De esa epifanía cubana que iluminó a Cortázar –luminosa salida de una Matrix necia y obnubilada– surgirían las obras más comprometidas del autor: El libro de Manuel, novela de 1974, o la recopilación de artículos Nicaragua, tan violentamente dulce, entre otros.

Ya convertido en un revolucionario, Cortázar apoyó activamente la Revolución Cubana. Relación que no fue siempre lineal y que tuvo sus altibajos debido a discrepancias coyunturales, pero nunca filosóficas. Luego vino la Revolución Sandinista a partir de 1979 y allí estuvo el escritor dando su presencia y su apoyo. Viajó a Nicaragua en varias oportunidades, significando un sostén cultural importante para el nuevo gobierno libre que había podido poner fin a cuatro décadas de dictadura somocista. Debido a su militancia, ya había sido convocado junto a otras personalidades por el Tribunal Russell, también conocido con el nombre de Tribunal Internacional sobre Crímenes de Guerra o Tribunal Russell-Sartre, instituido en 1966 y que se encargó de investigar y evaluar la política exterior estadounidense y las atrocidades de guerra perpetradas en Vietnam por sus tropas. Durante la dictadura argentina (1976-1983) llegó a donar muchos de sus derechos de autor para ayudar a las víctimas del terrorismo de Estado y presos políticos.

Fue así, convertido en un hombre nuevo y despojado de todo colonialismo interior, que Julio Cortázar salió al mundo para decir sus verdades y escuchar las realidades siempre calladas por los sistemas vigentes. Se convirtió, en definitiva, en un militante por otra América posible. 

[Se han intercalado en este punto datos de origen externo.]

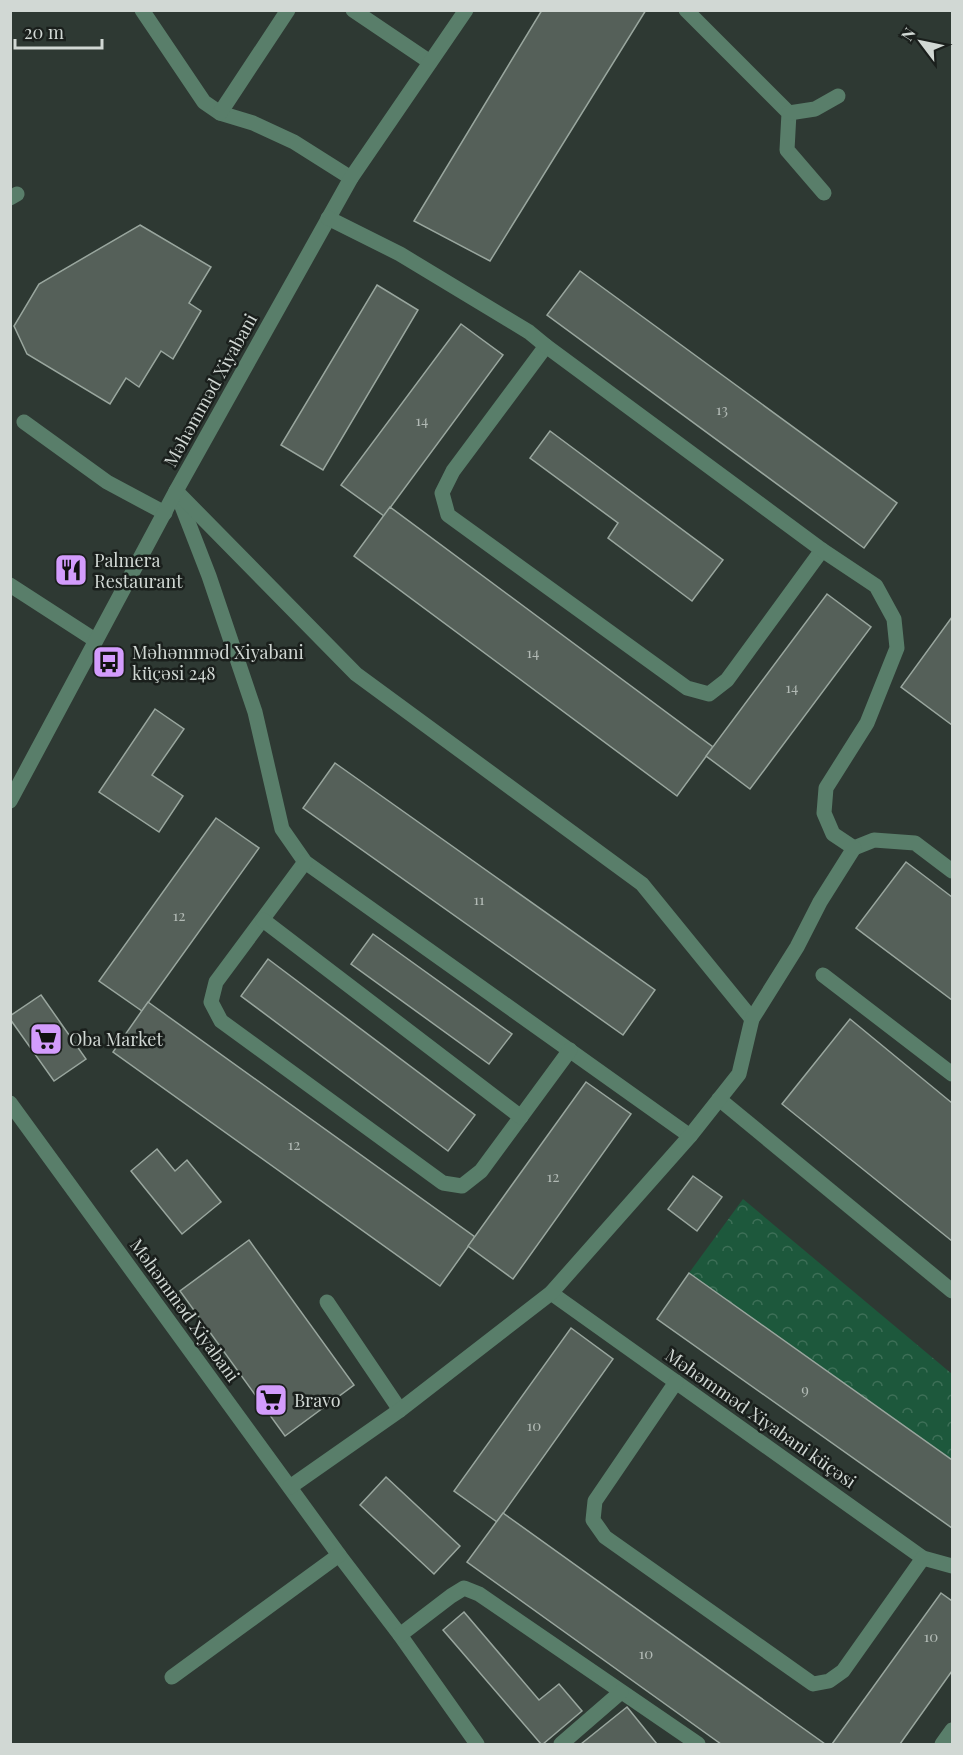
<svg xmlns="http://www.w3.org/2000/svg" width="963" height="1755" font-family="'Playfair Display',serif">
  <style>
    .forest { fill: url(#forest-crowns) }
    .building { fill: #556059; stroke: #99a69e; stroke-width: 1.5 }
    .lines { fill: none; stroke-linecap: round; stroke-linejoin: round }
    .minor { stroke: #597e6a; stroke-width: 15 }
    .labels { text-anchor: middle; dominant-baseline: central; stroke-width: 5; stroke-linejoin: round; paint-order: stroke }
    .number-label { font-size: 15px; fill: #b2bab5 }
    .street-label { font-size: 18px; fill: #d1d8d4; stroke: #1a1f1c }
    .poi-label { font-size: 18px; fill: #d1d8d4; stroke: #1a1f1c; text-anchor: start }
  </style>
  <defs>
    <pattern id="forest-crowns" width="20" height="18" patternUnits="userSpaceOnUse" patternTransform="scale(1.5)"><rect width="20" height="18" fill="#1d583c"/><path d="M2 6a3 3 0 1 1 6 0M12 15a3 3 0 1 1 6 0" fill="none" stroke="#3d6f57"/></pattern>
  </defs>
  <rect width="100%" height="100%" fill="#2e3933"/>
  <polygon class="forest" points="743,1199 952,1374 952,1460 689,1273"/>
  <g class="building">
    <polygon points="542,10 646,10 490,261 414,221"/>
    <polygon points="140,225 211,267 189,303 201,311 173,359 161,351 139,387 126,378 110,404 27,354 14,326 39,284"/>
    <polygon points="580,271 897,503 864,548 547,315"/>
    <polygon points="377,285 418,310 323,470 281,445"/>
    <polygon points="461,324 503,355 384,516 341,485"/>
    <polygon points="550,431 723,560 692,601 608,538 618,523 530,458"/>
    <polygon points="390,507 713,747 677,796 354,556"/>
    <polygon points="827,594 871,627 750,789 706,756"/>
    <polygon points="952,617 952,725 901,687"/>
    <polygon points="155,709 184,729 152,775 183,796 159,832 99,792"/>
    <polygon points="335,763 655,990 623,1035 303,808"/>
    <polygon points="216,818 259,848 142,1011 99,981"/>
    <polygon points="906,862 952,897 952,1000 856,928"/>
    <polygon points="373,934 512,1034 489,1064 351,964"/>
    <polygon points="268,959 475,1115 448,1151 241,996"/>
    <polygon points="41,995 86,1059 54,1081 10,1019 10,1016"/>
    <polygon points="148,1002 475,1237 440,1286 113,1052"/>
    <polygon points="850,1019 952,1103 952,1241 782,1104"/>
    <polygon points="586,1082 631,1114 513,1279 468,1246"/>
    <polygon points="157,1149 175,1171 187,1160 221,1202 182,1234 131,1171"/>
    <polygon points="693,1176 722,1197 697,1231 668,1209"/>
    <polygon points="249,1240 354,1385 285,1436 180,1291"/>
    <polygon points="689,1273 952,1460 952,1528 657,1319"/>
    <polygon points="571,1328 613,1359 497,1522 454,1491"/>
    <polygon points="386,1477 460,1546 434,1574 360,1505"/>
    <polygon points="503,1513 825,1744 721,1744 467,1562"/>
    <polygon points="941,1593 952,1601 952,1671 900,1744 832,1744"/>
    <polygon points="464,1612 539,1700 559,1684 582,1711 543,1744 541,1744 443,1630"/>
    <polygon points="627,1707 657,1744 581,1744"/>
  </g>
  <g class="lines">
    <g class="minor">
      <polyline points="142,10 204,102 220,113 253,123 294,142 351,178"/>
      <polyline points="353,10 430,62"/>
      <polyline points="686,10 789,113 787,150 824,193"/>
      <polyline points="220,113 288,10"/>
      <polyline points="789,113 815,109 838,96"/>
      <polyline points="10,198 17,194"/>
      <polyline points="546,346 453,471 442,493 448,515 687,688 709,694 727,680 822,550"/>
      <polyline points="24,422 107,482 165,513"/>
      <polyline points="176,491 209,576 255,712 282,829 305,862 690,1136"/>
      <polyline points="180,495 356,674 642,884 752,1019"/>
      <polyline points="10,585 95,640"/>
      <polyline points="10,801 176,491 351,178 466,10"/>
      <polyline points="854,848 874,840 915,843 952,871"/>
      <polyline points="305,862 216,982 211,1002 221,1021 443,1183 462,1186 481,1171 570,1050"/>
      <polyline points="263,920 521,1117"/>
      <polyline points="823,975 952,1074"/>
      <polyline points="719,1099 952,1291"/>
      <polyline points="10,1103 339,1555 400,1635 477,1744"/>
      <polyline points="551,1293 923,1558 952,1566"/>
      <polyline points="327,1302 400,1410"/>
      <polyline points="676,1382 595,1501 593,1520 605,1537 813,1684 829,1681 843,1671 923,1558"/>
      <polyline points="290,1487 400,1410 551,1293 690,1136 739,1074 752,1019 797,947 820,902 854,848 833,834 824,813 826,788 867,723 897,648 894,619 876,586 822,550 546,346 529,332 400,254 328,218"/>
      <polyline points="400,1635 451,1596 464,1588 479,1594 698,1744"/>
      <polyline points="172,1677 339,1555"/>
      <polyline points="561,1744 621,1692"/>
      <polyline points="942,1744 952,1730"/>
    </g>
  </g>
  <defs>
    <g id="restaurant-square" transform="scale(1.725)"><rect x="-9" y="-9" width="18" height="18" rx="4" fill="#d39cfc" stroke="#1a1f1c"/><path d="M-5-6h1v4h1v-4h1v4h1v-4h1v5L-1.5 .5V6h-2V.5L-5-1ZM5-6V6H3V1.5H1.5Q1.5-4 5-6Z" fill="#111"/></g>
    <g id="bus-square" transform="scale(1.725)"><rect x="-9" y="-9" width="18" height="18" rx="4" fill="#d39cfc" stroke="#1a1f1c"/><path d="M-5-6H5V4H4V6H2V4H-2V6H-4V4H-5ZM-3.5-4V0h7V-4ZM-3.5 1.2v1.5H-2V1.2ZM2 1.2v1.5H3.5V1.2Z" fill="#111"/></g>
    <g id="supermarket-square" transform="scale(1.725)"><rect x="-9" y="-9" width="18" height="18" rx="4" fill="#d39cfc" stroke="#1a1f1c"/><path d="M-6-5.5h2.5l.6 2H6L4.5 2H-2.5L-4.4-4H-6ZM-1.5 3.2a1.3 1.3 0 1 0 .1 0ZM3 3.2a1.3 1.3 0 1 0 .1 0Z" fill="#111"/></g>
  </defs>
  <g fill-rule="evenodd">
    <use href="#restaurant-square" x="71" y="570"/>
    <use href="#bus-square" x="109" y="662"/>
    <use href="#supermarket-square" x="46" y="1039"/>
    <use href="#supermarket-square" x="271" y="1400"/>
  </g>
  <g class="labels">
    <g class="number-label">
      <text x="722" y="409">13</text>
      <text x="422" y="420">14</text>
      <text x="533" y="652">14</text>
      <text x="792" y="687">14</text>
      <text x="479" y="899">11</text>
      <text x="179" y="915">12</text>
      <text x="294" y="1144">12</text>
      <text x="553" y="1176">12</text>
      <text x="805" y="1389">9</text>
      <text x="534" y="1425">10</text>
      <text x="931" y="1636">10</text>
      <text x="646" y="1653">10</text>
    </g>
    <g class="street-label">
      <text transform="translate(210 390) rotate(-61)">Məhəmməd Xiyabani</text>
      <text transform="translate(185 1310) rotate(54)">Məhəmməd Xiyabani</text>
      <text transform="translate(761 1418) rotate(35)">Məhəmməd Xiyabani küçəsi</text>
    </g>
    <g class="poi-label">
      <text x="94" y="560">Palmera<tspan x="94" dy="21">Restaurant</tspan></text>
      <text x="132" y="652">Məhəmməd Xiyabani<tspan x="132" dy="21">küçəsi 248</tspan></text>
      <text x="69" y="1039">Oba Market</text>
      <text x="294" y="1400">Bravo</text>
    </g>
  </g>
  <rect width="963" height="1755" fill="none" stroke="#d1d8d4" stroke-width="24"/>
  <g transform="translate(921 42) rotate(302)" stroke="#1a1f1c" stroke-width="4.5" paint-order="stroke">
  <path d="M0-4.5L10 22L0 15L-10 22Z" fill="#d1d8d4"/>
  <text y="-9" font-size="16" font-weight="bold" text-anchor="middle" fill="#d1d8d4">N</text>
  </g>
  <path d="M15 39v9h87v-9" fill="none" stroke="#d1d8d4" stroke-width="3"/>
  <text x="24" y="39" font-size="18" fill="#d1d8d4" stroke="#1a1f1c" stroke-width="4.5" paint-order="stroke">20 m</text>
</svg>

El valor intrínseco de Julio Cortázar, más allá de su prosa, de su originalidad literaria y su magistral técnica en el relato breve, reside en que supo escuchar en la medianía de su vida a sus voces internas. Tuvo la humildad de ampliar la mirada más allá de los muros cotidianos que imponen los discursos dominantes. Intuyó que había una realidad oculta allende el pensamiento burgués de donde surgió.  Decidió entonces saltar el cerco, cruzar la valla que imponían los medios, los prejuicios y los moldes culturales exógenos aceptados como válidos. Cortázar trabajó para dejar sus viejas ropas filosóficas y asumir una nueva identidad, siempre ligada a lo genuino y a lo que su inteligencia, viajes y reflexiones le señalaban como mejor. En este sentido, el autor de Rayuela fue un hombre inmensamente valiente que se animó a asumir una lucha y una forma de amor por América Latina, que lo cambiaba todo, al menos en su universo personal. Asumió su inquietud, su Síndrome Cortaziano, ese que lo transformó y que como un germen bienhechor puede contagiarnos a todos, sin importar lo que hayamos pensado o vivido antes.